16 European Partners Attempt To Create New Standard In Offshore Energy Farms With North Sea Project

Anu Bhambhani
  • Oceans of Energy and 15 other European entities have joined hands to promote the development of offshore solar PV plants 
  • They plan to scale up offshore solar PV farms to standard formats of 150 MW that can enable GW-scale farms 
  • Through the BAMBOO partnership, they aim to mature the technologies to attract funds for the first-of-a-kind 100-200 MW offshore solar farm at a Vattenfall offshore wind farm 

Netherlands-based Oceans of Energy is joined by 15 European partners to launch the development of a standardized offshore solar building block in the North Sea, nestled within 4 offshore wind turbines. 

Through this EU Joint Industry Project abbreviated as BAMBOO (short for Build scAlable Modular Bamboo-inspired Offshore sOlar systems), the partners aim to scale up offshore solar PV farms to standard formats of 150 MW, that will help roll out GW-scale farms in the future. 

Italian certification and engineering firm RINA along with ABS, Aquatera Ltd, Aquatera Atlantico, and WavEC are the 5 technical and environmental consultancies supporting the project. 

Other partners include 4 technology developers namely Solarge, TKF, Pauwels Transformers, SolarCleano; 3 testing laboratories of MARIN, Fraunhofer CSP, SIRRIS; marine science-policy think-tank European Marine Board and offshore wind farm developer Vattenfall as a potential client for implementation. 

According to Oceans of Energy, through BAMBOO they aim to mature the technologies to attract funds for the first-of-a-kind 100-200 MW offshore solar farm at a Vattenfall offshore wind farm before the turn of the decade. The location of the project is yet to be decided. 

The idea is to place offshore solar farms within offshore wind farms to make use of the available sea space, increase electricity output and ensure continuous power supply over the seasons. 

Use of the same electricity infrastructure for both energy generating technologies will bring down costs for green electricity production, it adds. 

The Dutch company says these 'building blocks' are an attempt to make such projects a new standard in offshore energy farms.  

"This project will contribute to enable feasible business cases of solar renewable energy offshore," said Carbon Reduction Excellence Executive Vice President of RINA, Andrea Bombardi. It will pioneer the development of a new predictive yield model for the technology, added Bombardi.  
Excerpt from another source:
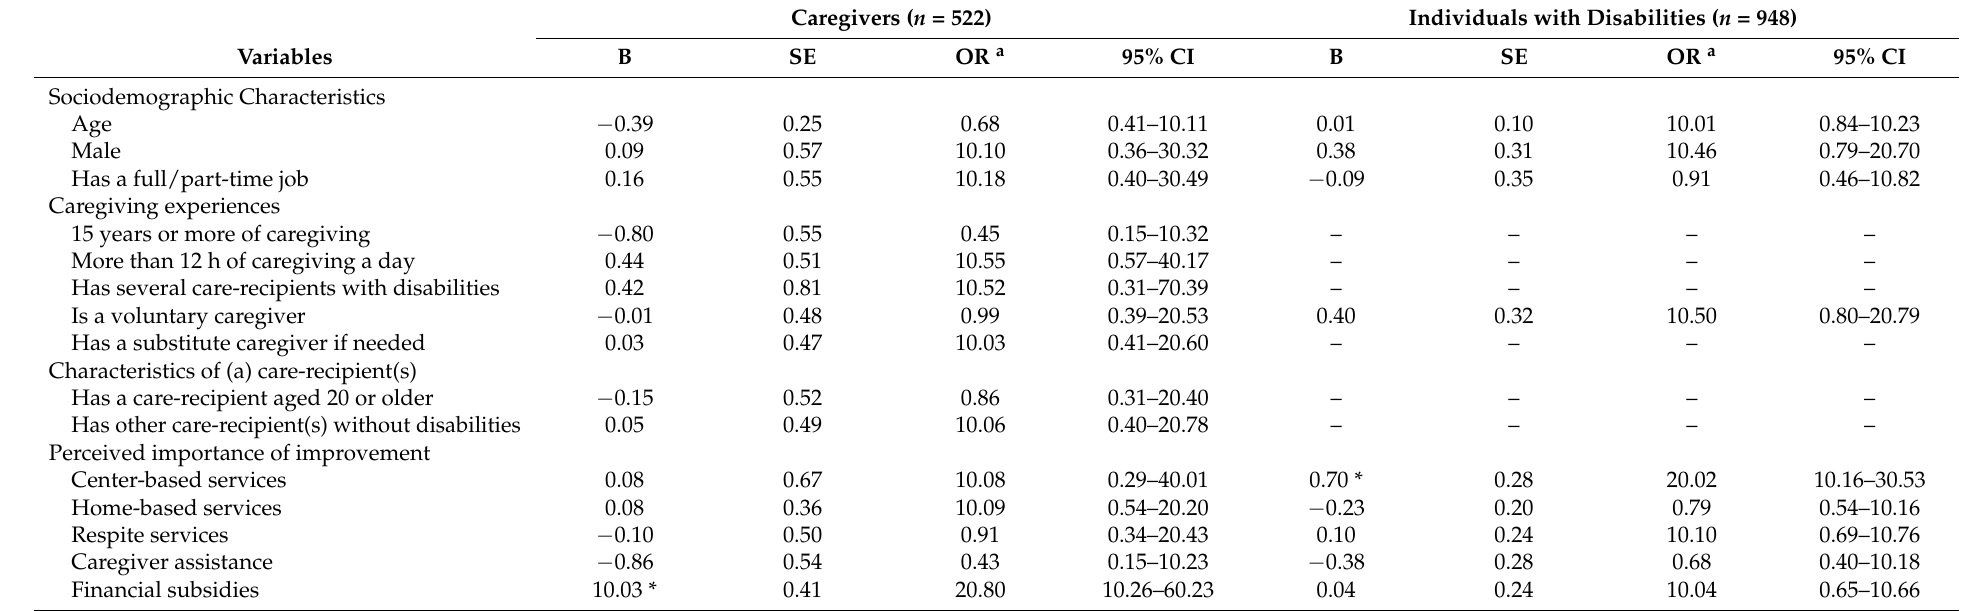
Table 5. Logistic regression models of self-efficacy for continuous community living ( N =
Oceans of Energy has designed a high wave offshore solar farm system, receiving an approval in principle (AiP) for its system design from France's Bureau Veritas in January 2023. In April last year, it was picked by CrossWind to install and operate solar panels within the 759 MW Hollandse Kust Noord Offshore Wind Park of Shell and Eneco, off the Dutch coast (see Offshore Floating Solar Farm In Netherlands).